| Title: The Unkillable Frank Lightning (2025) Author: Josh Rountree Publisher: Tachyon Publications Book jacket: In this riveting historical horror novel, Frankenstein is vividly reimagined in the Wild West. With equal parts Cormac McCarthy, Mary Shelley, and Stephen Graham Jones, Josh Rountree deftly navigates the terrible aftermath of love and death. Joe says: The Unkillable Frank Lightning is a mighty attractive read. Josh Rountree unearthed a grave and has invited you to jump on in. |
Call it Frankenstein meets Unforgiven, and you wouldn’t be wrong. Josh Rountree’s The Unkillable Frank Lightning earns every bit of that comparison. There’s shootings and stabbings. Arrows flying, horses chasing, folks lit on fire. Drinking, swearing, conjuring. Kinda like a Hee-Haw after-party once the cameras have been put away. This genre-breaking read captures the dirty wild west and then turns it all crooked as if stylized in a Mike Mignola Hellboy comic. Rountree’s cooked up a bold entry in the historical horror game, and fans of either genre ought to take note: this one ain’t to be missed.



Set in the early 19-aughts, Dr. Catherine Coldbridge is searching for a hulking, killing brute of a man – if you can still call him that – going by the handle of Frank Lightning. Used to be Frank Humble, back when he was six feet under. But now he’s walking again, thanks to some lightning, spellwork, and a heart that refused to quit. Catherine aims to fix that mistake, once and for all.

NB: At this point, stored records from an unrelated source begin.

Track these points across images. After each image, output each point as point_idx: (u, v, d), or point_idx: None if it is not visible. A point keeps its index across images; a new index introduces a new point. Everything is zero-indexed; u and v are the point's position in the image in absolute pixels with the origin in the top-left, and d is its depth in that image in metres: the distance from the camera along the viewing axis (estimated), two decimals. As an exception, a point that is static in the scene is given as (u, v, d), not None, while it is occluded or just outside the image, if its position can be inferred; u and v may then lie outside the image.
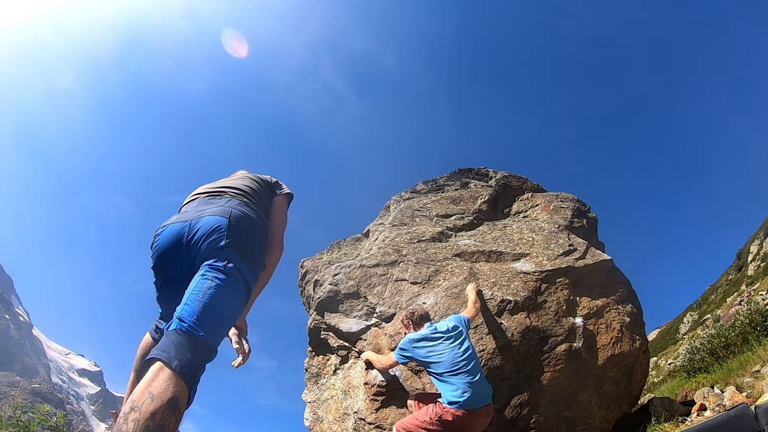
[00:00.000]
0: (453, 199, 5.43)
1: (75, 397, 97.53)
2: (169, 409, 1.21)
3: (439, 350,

Rountree plays with time, and memory, and the myths we tell ourselves to sleep at night. Although leaning much more into the fictitious world of the dark arts than Mary Shelley’s Romantic-era debut breached, Rountree incorporates questions on humanity, of rising above a beastial nature, and the complications of both overconfidence and true love. About individuality and acceptance and how damn easy it is to give way to the monster inside. Most of the story rides shotgun with Catherine, and through her we get the aching weight of pursuit, of regret, of not knowing if you’re the hunter or the haunted.

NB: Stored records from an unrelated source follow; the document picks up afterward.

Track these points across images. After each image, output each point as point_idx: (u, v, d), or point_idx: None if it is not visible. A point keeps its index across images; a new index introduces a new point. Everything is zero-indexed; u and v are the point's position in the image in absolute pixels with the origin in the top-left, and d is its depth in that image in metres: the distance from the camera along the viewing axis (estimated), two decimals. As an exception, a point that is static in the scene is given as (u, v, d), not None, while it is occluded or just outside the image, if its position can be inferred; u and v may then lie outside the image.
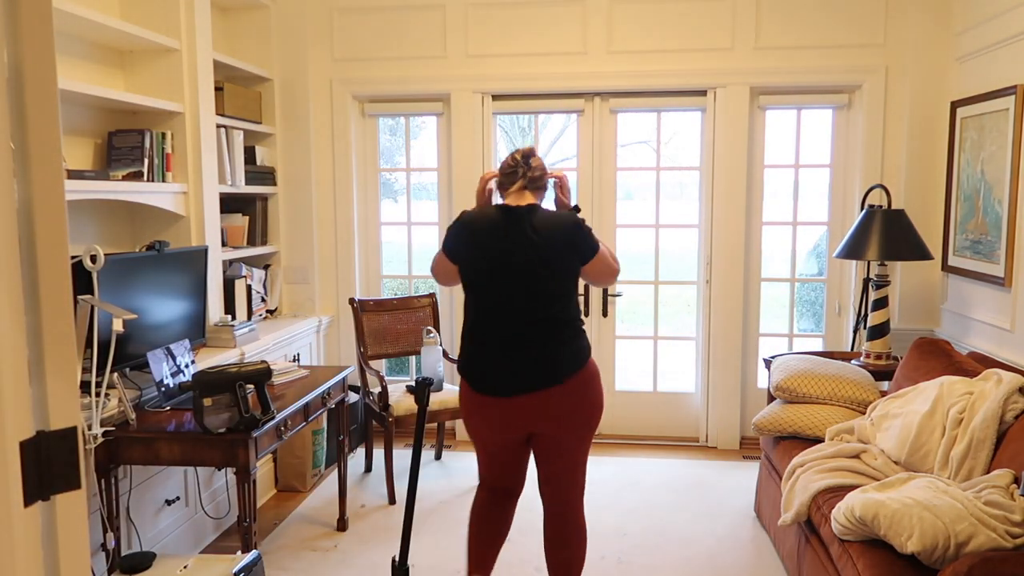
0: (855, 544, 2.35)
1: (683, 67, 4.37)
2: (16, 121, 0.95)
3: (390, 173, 5.27)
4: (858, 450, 2.89)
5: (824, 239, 4.69)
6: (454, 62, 4.50)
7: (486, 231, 2.46)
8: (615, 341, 4.76)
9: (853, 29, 4.23)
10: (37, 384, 0.98)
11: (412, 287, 5.08)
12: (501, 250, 2.43)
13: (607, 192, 4.63)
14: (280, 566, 3.21)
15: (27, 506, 0.95)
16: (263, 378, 2.71)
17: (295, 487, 4.04)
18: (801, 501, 2.71)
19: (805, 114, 4.50)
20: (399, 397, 3.99)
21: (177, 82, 3.46)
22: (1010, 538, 2.12)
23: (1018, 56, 3.33)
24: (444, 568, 3.19)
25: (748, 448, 4.57)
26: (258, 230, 4.38)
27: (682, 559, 3.25)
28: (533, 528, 3.53)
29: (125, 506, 2.89)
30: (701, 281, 4.62)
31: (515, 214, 2.46)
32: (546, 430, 2.48)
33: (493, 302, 2.46)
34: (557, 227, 2.43)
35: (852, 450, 2.90)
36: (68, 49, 3.14)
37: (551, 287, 2.43)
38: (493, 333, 2.47)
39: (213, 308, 3.63)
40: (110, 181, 3.07)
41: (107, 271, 2.64)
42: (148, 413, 2.82)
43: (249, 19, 4.38)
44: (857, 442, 2.99)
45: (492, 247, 2.44)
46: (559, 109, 4.65)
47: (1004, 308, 3.40)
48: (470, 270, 2.50)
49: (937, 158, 4.16)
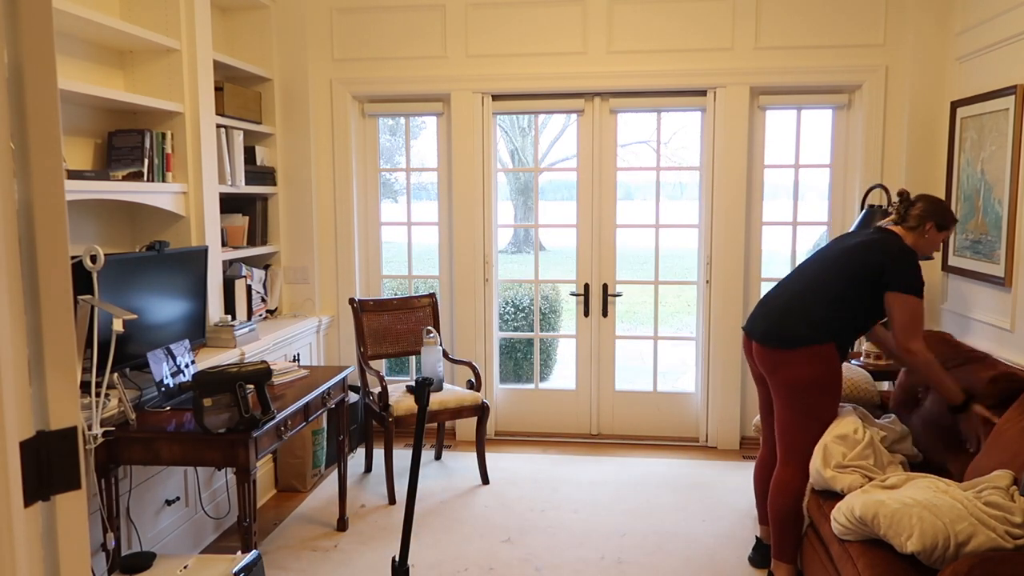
0: (855, 544, 2.35)
1: (683, 67, 4.37)
2: (16, 121, 0.95)
3: (390, 173, 5.28)
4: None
5: (824, 239, 4.69)
6: (454, 62, 4.50)
7: None
8: (615, 341, 4.76)
9: (853, 29, 4.23)
10: (37, 384, 0.98)
11: (412, 287, 5.08)
12: None
13: (607, 192, 4.63)
14: (280, 566, 3.21)
15: (27, 506, 0.95)
16: (263, 378, 2.71)
17: (295, 487, 4.04)
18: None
19: (805, 114, 4.50)
20: (399, 397, 3.99)
21: (177, 82, 3.46)
22: (1010, 538, 2.12)
23: (1018, 56, 3.33)
24: (444, 568, 3.19)
25: (748, 448, 4.57)
26: (258, 230, 4.38)
27: (682, 559, 3.25)
28: (534, 528, 3.53)
29: (125, 506, 2.89)
30: (701, 281, 4.62)
31: None
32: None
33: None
34: None
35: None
36: (68, 49, 3.14)
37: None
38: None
39: (213, 308, 3.63)
40: (110, 181, 3.07)
41: (107, 271, 2.64)
42: (148, 413, 2.82)
43: (249, 19, 4.38)
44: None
45: None
46: (559, 109, 4.65)
47: (1004, 308, 3.40)
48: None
49: (937, 158, 4.16)
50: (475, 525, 3.58)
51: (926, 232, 2.88)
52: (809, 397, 2.76)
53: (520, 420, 4.86)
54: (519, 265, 12.00)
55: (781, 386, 2.80)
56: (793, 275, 2.96)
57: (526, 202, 12.35)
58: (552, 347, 6.97)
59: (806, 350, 2.73)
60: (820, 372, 2.74)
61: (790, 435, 2.81)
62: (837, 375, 2.78)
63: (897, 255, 2.76)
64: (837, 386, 2.79)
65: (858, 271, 2.78)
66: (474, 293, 4.67)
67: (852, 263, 2.81)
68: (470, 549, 3.35)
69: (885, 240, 2.82)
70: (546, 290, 7.11)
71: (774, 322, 2.84)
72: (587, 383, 4.79)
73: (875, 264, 2.77)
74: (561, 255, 12.78)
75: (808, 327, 2.75)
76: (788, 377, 2.77)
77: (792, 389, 2.77)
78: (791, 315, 2.80)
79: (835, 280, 2.81)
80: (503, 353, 6.05)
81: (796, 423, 2.79)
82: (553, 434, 4.83)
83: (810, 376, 2.74)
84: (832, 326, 2.76)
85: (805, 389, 2.75)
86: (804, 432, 2.78)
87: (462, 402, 4.03)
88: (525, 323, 6.38)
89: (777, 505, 2.85)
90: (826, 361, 2.74)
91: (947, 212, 2.92)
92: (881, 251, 2.78)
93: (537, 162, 5.16)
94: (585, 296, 4.73)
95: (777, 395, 2.83)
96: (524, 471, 4.24)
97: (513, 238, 14.28)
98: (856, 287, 2.77)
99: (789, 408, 2.80)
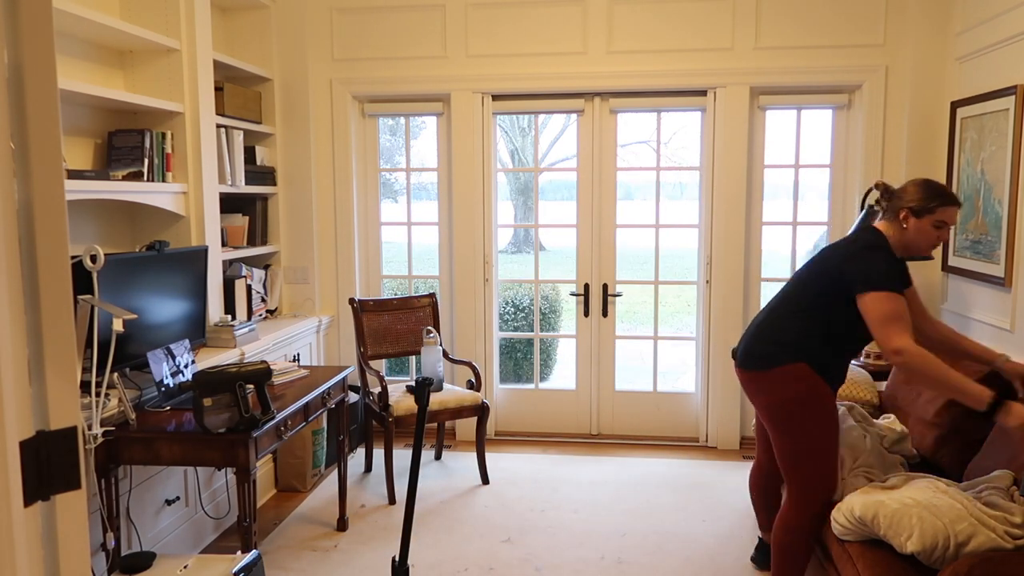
0: (855, 544, 2.35)
1: (683, 67, 4.37)
2: (16, 121, 0.95)
3: (390, 173, 5.28)
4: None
5: (824, 239, 4.69)
6: (454, 62, 4.50)
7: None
8: (615, 341, 4.76)
9: (853, 29, 4.23)
10: (37, 384, 0.98)
11: (412, 287, 5.08)
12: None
13: (607, 192, 4.63)
14: (280, 566, 3.21)
15: (27, 506, 0.95)
16: (263, 378, 2.71)
17: (295, 487, 4.04)
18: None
19: (805, 114, 4.50)
20: (399, 397, 3.99)
21: (177, 82, 3.46)
22: (1010, 539, 2.12)
23: (1018, 56, 3.33)
24: (444, 568, 3.19)
25: (748, 448, 4.57)
26: (258, 230, 4.38)
27: (682, 559, 3.25)
28: (534, 528, 3.53)
29: (125, 506, 2.89)
30: (701, 281, 4.62)
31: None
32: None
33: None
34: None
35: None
36: (68, 49, 3.14)
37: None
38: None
39: (213, 308, 3.64)
40: (110, 181, 3.07)
41: (107, 271, 2.64)
42: (148, 413, 2.82)
43: (249, 19, 4.38)
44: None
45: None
46: (559, 109, 4.65)
47: (1004, 308, 3.40)
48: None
49: (937, 158, 4.17)
50: (475, 525, 3.58)
51: (904, 222, 2.52)
52: (791, 421, 2.50)
53: (520, 420, 4.86)
54: (519, 265, 12.00)
55: (762, 410, 2.59)
56: (780, 292, 2.75)
57: (526, 202, 12.35)
58: (552, 347, 6.97)
59: (778, 370, 2.50)
60: (796, 392, 2.48)
61: (786, 465, 2.57)
62: (820, 396, 2.49)
63: (854, 254, 2.47)
64: (823, 409, 2.49)
65: (818, 280, 2.54)
66: (474, 293, 4.67)
67: (813, 271, 2.58)
68: (470, 549, 3.35)
69: (851, 241, 2.56)
70: (546, 290, 7.11)
71: (747, 342, 2.65)
72: (587, 383, 4.79)
73: (832, 270, 2.50)
74: (561, 255, 12.78)
75: (777, 345, 2.53)
76: (764, 401, 2.56)
77: (772, 413, 2.54)
78: (762, 333, 2.60)
79: (801, 292, 2.58)
80: (503, 353, 6.05)
81: (789, 451, 2.54)
82: (553, 434, 4.83)
83: (785, 398, 2.49)
84: (802, 344, 2.50)
85: (785, 413, 2.51)
86: (800, 463, 2.53)
87: (462, 402, 4.03)
88: (525, 323, 6.38)
89: (778, 539, 2.61)
90: (800, 381, 2.48)
91: (930, 195, 2.50)
92: (841, 254, 2.51)
93: (537, 162, 5.16)
94: (585, 296, 4.73)
95: (764, 421, 2.62)
96: (524, 471, 4.24)
97: (513, 238, 14.28)
98: (820, 298, 2.51)
99: (776, 433, 2.56)
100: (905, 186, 2.58)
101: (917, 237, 2.51)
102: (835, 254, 2.55)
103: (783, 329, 2.56)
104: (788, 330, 2.54)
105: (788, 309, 2.59)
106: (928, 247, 2.54)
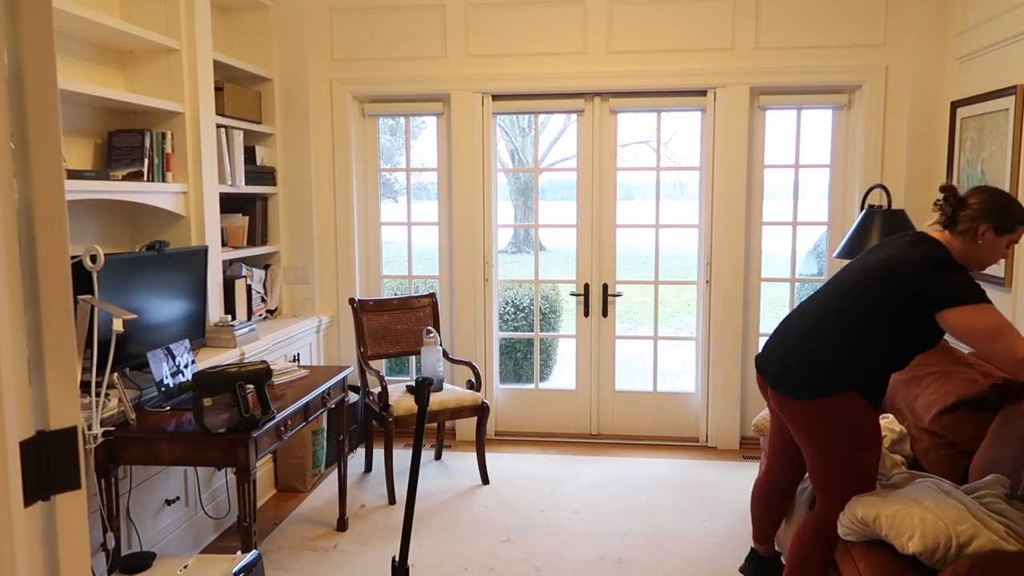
0: (856, 545, 2.35)
1: (683, 67, 4.37)
2: (16, 121, 0.95)
3: (390, 173, 5.28)
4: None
5: (824, 239, 4.69)
6: (454, 62, 4.50)
7: None
8: (615, 341, 4.76)
9: (853, 29, 4.23)
10: (37, 384, 0.98)
11: (412, 287, 5.08)
12: None
13: (607, 192, 4.63)
14: (280, 566, 3.21)
15: (27, 506, 0.95)
16: (263, 378, 2.71)
17: (295, 487, 4.04)
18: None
19: (805, 114, 4.50)
20: (399, 397, 3.99)
21: (177, 82, 3.46)
22: (1012, 540, 2.12)
23: (1018, 56, 3.33)
24: (444, 568, 3.19)
25: (748, 448, 4.57)
26: (258, 230, 4.38)
27: (682, 559, 3.25)
28: (533, 528, 3.53)
29: (125, 506, 2.89)
30: (701, 281, 4.62)
31: None
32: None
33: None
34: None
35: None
36: (68, 49, 3.14)
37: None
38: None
39: (213, 308, 3.63)
40: (110, 181, 3.07)
41: (107, 271, 2.64)
42: (148, 413, 2.82)
43: (249, 19, 4.38)
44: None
45: None
46: (559, 109, 4.65)
47: (1004, 308, 3.40)
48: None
49: (937, 158, 4.17)
50: (475, 525, 3.58)
51: (980, 237, 2.29)
52: (834, 448, 2.34)
53: (520, 420, 4.86)
54: (519, 265, 12.00)
55: (802, 435, 2.41)
56: (815, 298, 2.49)
57: (526, 202, 12.35)
58: (552, 347, 6.97)
59: (827, 400, 2.30)
60: (844, 421, 2.31)
61: (821, 482, 2.42)
62: (867, 423, 2.31)
63: (930, 270, 2.22)
64: (869, 433, 2.32)
65: (876, 298, 2.29)
66: (474, 293, 4.67)
67: (866, 287, 2.32)
68: (470, 549, 3.35)
69: (912, 257, 2.28)
70: (546, 290, 7.11)
71: (789, 363, 2.41)
72: (587, 383, 4.79)
73: (901, 293, 2.25)
74: (561, 255, 12.78)
75: (828, 371, 2.31)
76: (805, 427, 2.37)
77: (813, 439, 2.37)
78: (809, 357, 2.36)
79: (857, 310, 2.32)
80: (503, 353, 6.05)
81: (825, 470, 2.39)
82: (553, 434, 4.83)
83: (829, 424, 2.32)
84: (857, 372, 2.30)
85: (829, 440, 2.34)
86: (842, 482, 2.38)
87: (462, 402, 4.03)
88: (525, 323, 6.38)
89: (803, 548, 2.46)
90: (850, 412, 2.30)
91: (1011, 209, 2.28)
92: (905, 274, 2.25)
93: (537, 162, 5.16)
94: (585, 296, 4.73)
95: (802, 444, 2.44)
96: (524, 471, 4.24)
97: (513, 238, 14.28)
98: (883, 318, 2.28)
99: (815, 455, 2.40)
100: (981, 198, 2.34)
101: (987, 253, 2.33)
102: (898, 270, 2.29)
103: (836, 355, 2.33)
104: (842, 356, 2.32)
105: (840, 329, 2.34)
106: (992, 263, 2.36)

Catherine brings along hired killers – twin brothers – with mis-intentions of safety in numbers. Frank, she learns, is part of a Wild West Roadshow where he is considered family among the misfits. Throughout the story, prejudices arise. Rountree does his best to shatter such archaic, lazy thinking; timely stuff that unfortunately bears repeating.

The Unkillable Frank Lightning skewers more into magic than science but this ain’t no Harry Potter tomfoolery with wands and backwards-sounding names. This is Lovecraft by way of Robert E. Howard, with a side of Brian Keene apocalyptic-voodoo. The magic here is nasty and raw laced with gunsmoke and grave dirt. Both blood-heavy and booze-soaked. These are the kind of spells that come with a cost, and sometimes that cost is your soul… or someone else’s. Josh Rountree unearthed a grave and has invited you to jump on in.
The Unkillable Frank Lightning is a mighty attractive read. Can’t wait to see what Josh Rountree conjures up next.

Thank you, Kasey Lansdale at Tachyon Publications for the preview ARC and the introduction to Josh Rountree. Happy trails, indeed!